We had not enquired how the owl could be held in such contempt in the village. We knew about the other superstitions but this one took us completely by surprise. We did not want to ruffle any feathers and so promised her that we would immediately give her grandchildren another bird. I wasn’t too keen on the idea, but Billie said its best we respect local traditions. But canny as she is, she took up this matter with the kids’ mother, Gita. Gita was taken aback and said she said didn’t agree with her mother-in-law’s ideas. She said, “An owl is like any other bird. Why must one differentiate? Just like monkeys and porcupines, they all exist in this world. They only come to our fields to eat because they are hungry. How can you be angry with them?” And this from a woman who worked hard, from early morning to night, in the house, verandah and the farm, and knew full well that the land did not yield enough for her family. She was ready to share what little they had with all the compassion of a mother. Nevertheless, we changed the bird for her kids the next day!

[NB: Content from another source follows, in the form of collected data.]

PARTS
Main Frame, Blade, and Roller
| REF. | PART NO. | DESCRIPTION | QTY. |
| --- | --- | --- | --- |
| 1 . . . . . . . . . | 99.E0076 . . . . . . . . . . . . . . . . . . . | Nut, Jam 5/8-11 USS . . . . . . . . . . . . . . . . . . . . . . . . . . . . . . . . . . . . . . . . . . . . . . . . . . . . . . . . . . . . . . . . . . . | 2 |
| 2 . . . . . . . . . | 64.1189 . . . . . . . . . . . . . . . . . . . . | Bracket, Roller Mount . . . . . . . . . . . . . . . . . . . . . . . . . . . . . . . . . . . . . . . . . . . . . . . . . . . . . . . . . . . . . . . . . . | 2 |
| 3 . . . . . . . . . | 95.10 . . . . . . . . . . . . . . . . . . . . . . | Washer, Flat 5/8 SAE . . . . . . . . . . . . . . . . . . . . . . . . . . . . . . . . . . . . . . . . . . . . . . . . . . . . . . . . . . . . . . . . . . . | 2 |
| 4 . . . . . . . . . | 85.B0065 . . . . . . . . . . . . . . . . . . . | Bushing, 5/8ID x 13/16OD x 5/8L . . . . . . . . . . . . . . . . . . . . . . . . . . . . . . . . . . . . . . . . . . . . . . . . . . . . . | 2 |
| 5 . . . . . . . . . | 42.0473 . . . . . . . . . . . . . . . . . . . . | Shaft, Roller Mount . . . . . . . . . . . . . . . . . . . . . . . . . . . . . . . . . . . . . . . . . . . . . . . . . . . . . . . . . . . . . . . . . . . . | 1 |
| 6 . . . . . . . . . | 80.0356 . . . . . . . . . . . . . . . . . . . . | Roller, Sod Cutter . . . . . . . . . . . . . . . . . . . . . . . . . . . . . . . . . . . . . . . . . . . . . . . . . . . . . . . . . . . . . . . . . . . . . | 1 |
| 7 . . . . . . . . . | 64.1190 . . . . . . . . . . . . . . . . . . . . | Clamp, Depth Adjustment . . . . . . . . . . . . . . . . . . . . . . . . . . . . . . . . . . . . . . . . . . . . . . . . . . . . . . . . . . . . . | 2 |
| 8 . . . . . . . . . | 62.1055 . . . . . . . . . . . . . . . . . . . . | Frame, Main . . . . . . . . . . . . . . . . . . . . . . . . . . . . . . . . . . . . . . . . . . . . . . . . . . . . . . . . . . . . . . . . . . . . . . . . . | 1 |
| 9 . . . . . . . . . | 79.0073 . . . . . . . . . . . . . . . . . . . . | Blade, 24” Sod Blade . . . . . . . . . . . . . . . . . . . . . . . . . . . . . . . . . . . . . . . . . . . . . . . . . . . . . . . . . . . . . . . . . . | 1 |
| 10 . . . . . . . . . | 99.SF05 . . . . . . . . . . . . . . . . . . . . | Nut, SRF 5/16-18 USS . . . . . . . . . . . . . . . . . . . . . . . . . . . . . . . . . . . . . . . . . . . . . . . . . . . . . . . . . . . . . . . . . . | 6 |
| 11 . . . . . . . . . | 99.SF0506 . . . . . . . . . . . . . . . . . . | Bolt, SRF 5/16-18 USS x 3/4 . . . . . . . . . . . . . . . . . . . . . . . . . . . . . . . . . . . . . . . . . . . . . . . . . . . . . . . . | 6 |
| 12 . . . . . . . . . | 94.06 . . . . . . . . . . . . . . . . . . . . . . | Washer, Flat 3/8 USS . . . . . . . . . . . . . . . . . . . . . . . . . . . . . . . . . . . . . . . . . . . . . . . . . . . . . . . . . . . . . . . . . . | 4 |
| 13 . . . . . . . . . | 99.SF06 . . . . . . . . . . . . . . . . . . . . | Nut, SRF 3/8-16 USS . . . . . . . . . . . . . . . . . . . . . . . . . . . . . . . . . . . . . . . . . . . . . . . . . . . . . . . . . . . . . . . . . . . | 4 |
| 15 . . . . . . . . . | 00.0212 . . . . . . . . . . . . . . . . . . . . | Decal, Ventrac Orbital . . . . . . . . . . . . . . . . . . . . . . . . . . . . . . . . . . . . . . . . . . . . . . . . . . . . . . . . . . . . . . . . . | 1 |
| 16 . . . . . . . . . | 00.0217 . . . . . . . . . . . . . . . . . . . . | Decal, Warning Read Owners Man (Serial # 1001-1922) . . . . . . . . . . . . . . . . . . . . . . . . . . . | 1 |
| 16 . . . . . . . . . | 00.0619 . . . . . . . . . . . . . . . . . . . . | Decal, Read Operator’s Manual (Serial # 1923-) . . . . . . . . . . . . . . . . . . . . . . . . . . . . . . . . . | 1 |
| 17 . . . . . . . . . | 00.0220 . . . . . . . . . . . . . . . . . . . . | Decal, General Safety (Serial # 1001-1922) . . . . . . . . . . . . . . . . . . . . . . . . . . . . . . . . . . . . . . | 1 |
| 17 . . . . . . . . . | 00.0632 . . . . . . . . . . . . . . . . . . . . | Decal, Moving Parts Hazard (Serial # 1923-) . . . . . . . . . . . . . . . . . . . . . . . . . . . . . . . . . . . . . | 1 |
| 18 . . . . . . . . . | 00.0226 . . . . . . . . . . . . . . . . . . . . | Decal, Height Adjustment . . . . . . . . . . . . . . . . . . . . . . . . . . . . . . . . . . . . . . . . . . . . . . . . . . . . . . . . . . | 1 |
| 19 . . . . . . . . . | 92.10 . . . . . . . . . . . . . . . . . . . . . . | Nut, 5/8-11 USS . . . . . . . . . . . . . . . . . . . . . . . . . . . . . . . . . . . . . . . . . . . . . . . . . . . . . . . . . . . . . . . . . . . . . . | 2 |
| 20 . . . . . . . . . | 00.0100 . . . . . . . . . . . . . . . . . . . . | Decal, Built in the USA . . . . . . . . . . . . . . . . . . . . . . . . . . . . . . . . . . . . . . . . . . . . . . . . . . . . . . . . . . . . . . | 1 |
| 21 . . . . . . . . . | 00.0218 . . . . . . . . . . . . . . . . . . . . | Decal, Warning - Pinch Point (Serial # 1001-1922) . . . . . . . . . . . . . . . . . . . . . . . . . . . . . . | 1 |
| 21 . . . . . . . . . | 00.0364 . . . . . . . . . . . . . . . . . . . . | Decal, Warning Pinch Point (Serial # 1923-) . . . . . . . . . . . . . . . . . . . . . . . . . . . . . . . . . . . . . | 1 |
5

We were just recovering from this nasty encounter when we heard another bit of information. But before that, let me tell you the stories that the kids wrote about the birds. Billie had many reasons for asking the children to write stories about birds. Some she has revealed to me; others I will never know! Billie works in the most mysterious ways. She believes that kids retell ancient stories of their villages and someday will become storytellers in turn. So, the kids wrote some stories. Most of them wrote about how a sly hunter came upon a group of birds to catch them but was outwitted by the birds who flew off to freedom. Some tricked the hunter with their sweet talk, others pretended to be dead, but free they all were from his evil grasp!

hoopoe


It was a great session that day with everyone listening to each other’s stories. I shall keep Sanjay’s story for the end. Some carried their story telling out of the class too. One told me that if a shadow of a griffon vulture fell upon you, then you would fall off the cliff. Billie overheard the story. Both of us had spent some time watching the vultures and perhaps their shadow had fallen on us. Two days later we were to climb down the village. Both wondered which of us would fall off the cliff. Oh! The terror of it all. The little rascal added, but if you waited for a week more, then the curse would wear off. Yeah, yeah, we believed him.
Another came up and said that if a flying vulture spat on you, you would get lots of money. I asked him quite innocently if vultures did spit on humans. Yes, they most definitely did. That’s how some of the villagers got rich so quickly! He chuckled.
The stories were becoming more and more fantastic and to change the subject, Billie asked the kids about their village. She asked what their fathers did for work in the village. They said – Dinesh’s father was the shopkeeper; Inder’s father was the dhami [local priest]. “And you Sanjay, what does your father do?” she asked. He kept quiet and looked away. Ravinder said that he was in jail. I was shocked. I thought this was another of their stories, but he said that he most certainly was.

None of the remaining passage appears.